Review: The Ford GT Supercar
Ten years ago, Ford released the original GT supercar, its concept car brought to life. The exotic car, impressive in both its appearance and performance, was released to popular claim, showing up both in popular culture and on the track. Now, with a decade of new design and performance innovations, the time has come for a new model of the GT. Introduced at the 2015 North American International Show, the second generation Ford GT wowed audiences and car journalists alike, and for good reason: it’s an amazing update to Ford’s showcase automobile.
Specs That Impress
Unlike more traditional, consumer-friendly cars that make some sacrifices for cost, the GT is a demonstration of what Ford can do when there’s no limit. And accordingly, some of the GT’s appeal comes from its mystique. Made with materials you won’t find in most cars, the second generation GT marks a large improvement over the original model.
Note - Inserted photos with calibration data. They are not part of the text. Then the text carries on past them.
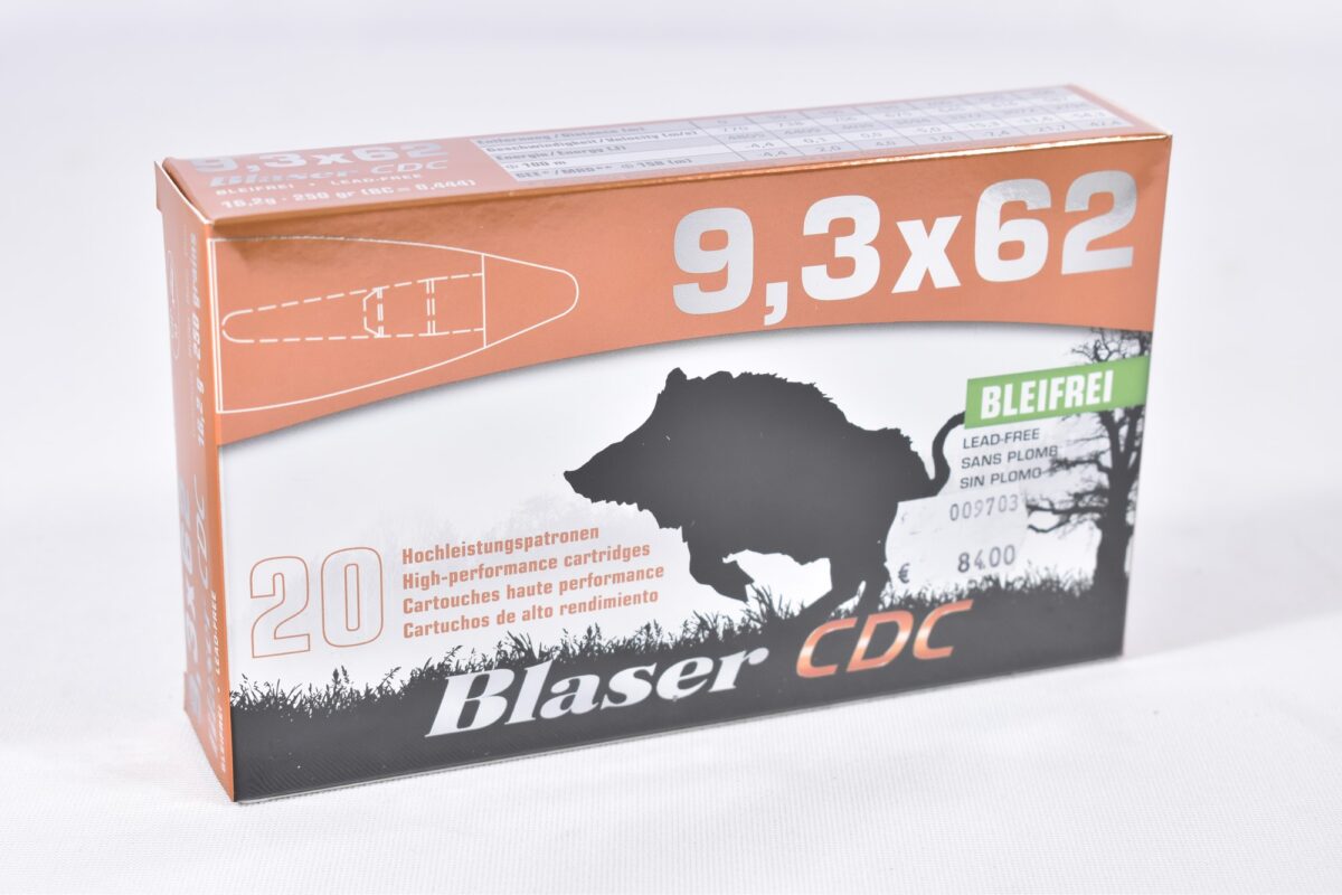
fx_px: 2684
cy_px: 448
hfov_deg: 28.1
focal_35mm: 72
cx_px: 671
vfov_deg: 18.9
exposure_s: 1/40
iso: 640
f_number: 5.3
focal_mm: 48
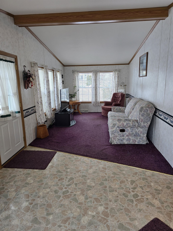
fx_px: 153
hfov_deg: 58.9
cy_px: 116
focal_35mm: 23
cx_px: 86
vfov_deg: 73.9
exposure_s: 1/120
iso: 80
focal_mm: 6.3
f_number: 1.7
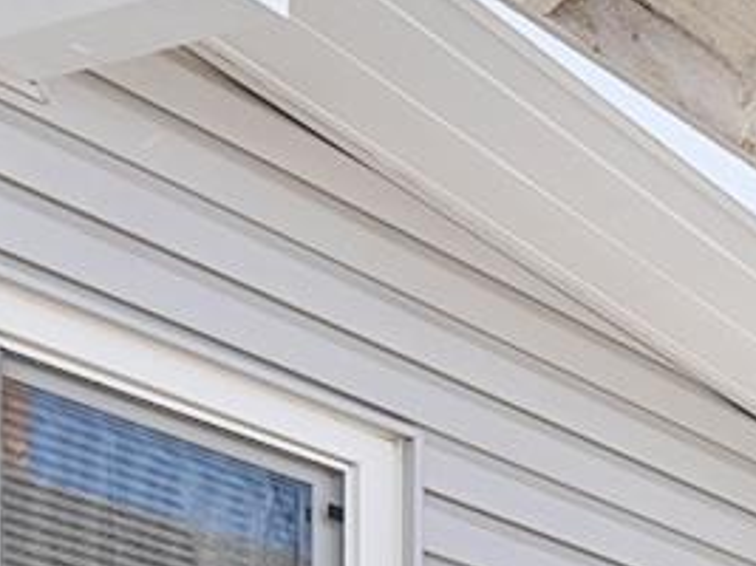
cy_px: 1313
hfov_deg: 14.8
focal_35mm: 81
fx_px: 1768
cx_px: 1823
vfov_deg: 13.7
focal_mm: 10
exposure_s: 1/13
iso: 125
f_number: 8
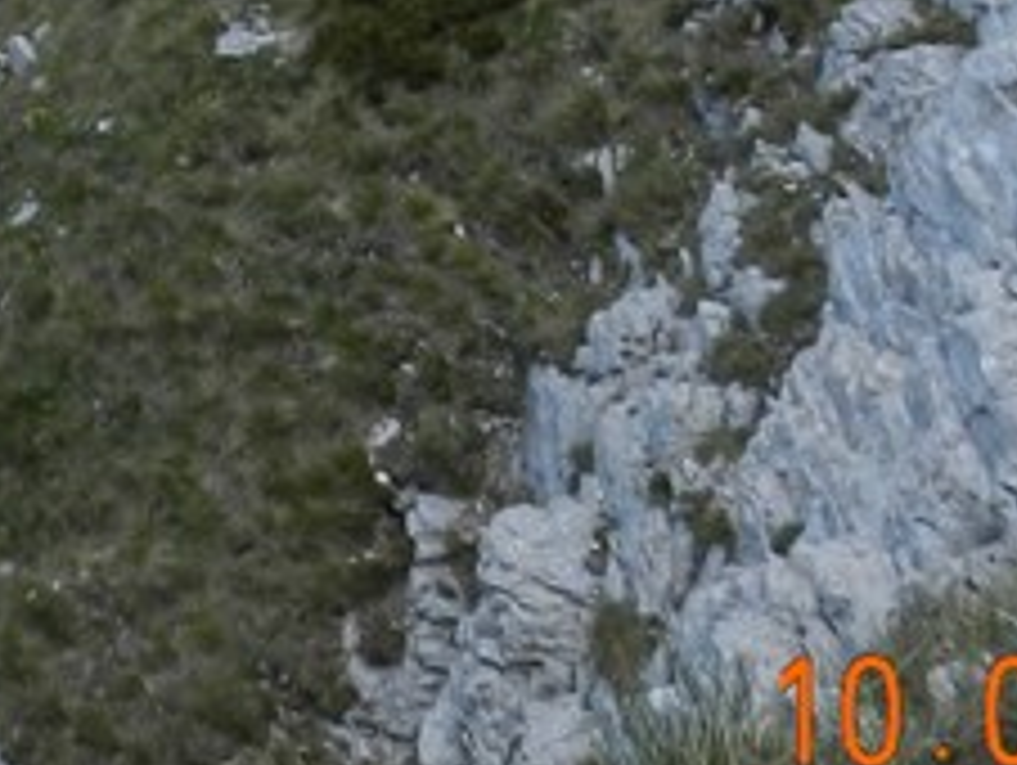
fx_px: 3059
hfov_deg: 18.1
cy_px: -657
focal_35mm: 104
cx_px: -122
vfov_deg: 12.8
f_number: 4
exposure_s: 1/800
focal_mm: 4
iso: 160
Rather than the previous GT’s superplastic frame, this updated version features a carbon fiber body and aerodynamic, aluminum structure, giving it a low weight to sail over the pavement. Further, the GT sports custom-made Brembo carbon ceramic brakes. But perhaps what’s most impressive is what’s under the hood: a 3.5 liter, twin-turbocharged V6 engine that outputs more than 600 horsepower.
The Price of Luxury
With specs like that, the GT quite obviously isn’t meant for the average Joe who needs a car for his work commute. But besides the impracticality of owning such a car, there’s another factor that will keep many fans watching from the sidelines: the price. The original GT’s price–$140 thousand MSRP–was nothing to balk at, but the updated version kicks the price up a few notches. Make that several hundred thousand notches, actually. The standard GT has been priced at somewhere around $400 thousand, and with Ford only planning to produce a few hundred this year, it’s not difficult to imagine these cars being out of reach and in high demand for many gearheads of means. And even if you had the money, there’s still an in-depth application process you must pass before Ford will hand over the keys.
The Gold Standard
Of course, the GT wasn’t built to sit in museums or garages of the rich and famous. Besides being impressive in its design and build, there’s another thing the car is really good at: racing. Debuting at the 24 Hours of Daytona, the GT placed seventh and ninth in its class. More recently, and more impressively, the car took first of its class at Le Mans. Fittingly, the occasion marked the 50th anniversary of the memorable Ford GT40 win in 1966. You can surely expect to see more Ford drivers on the podiums of races to come.
The new Ford GT is still in its relative infancy, so it’s a little difficult to tell what will happen next for this impressive supercar. What is known, however, is that unless you’re visiting a car show or watching an endurance on television, you shouldn’t expect to see the GT on the streets any time soon. Still, one can dream, right?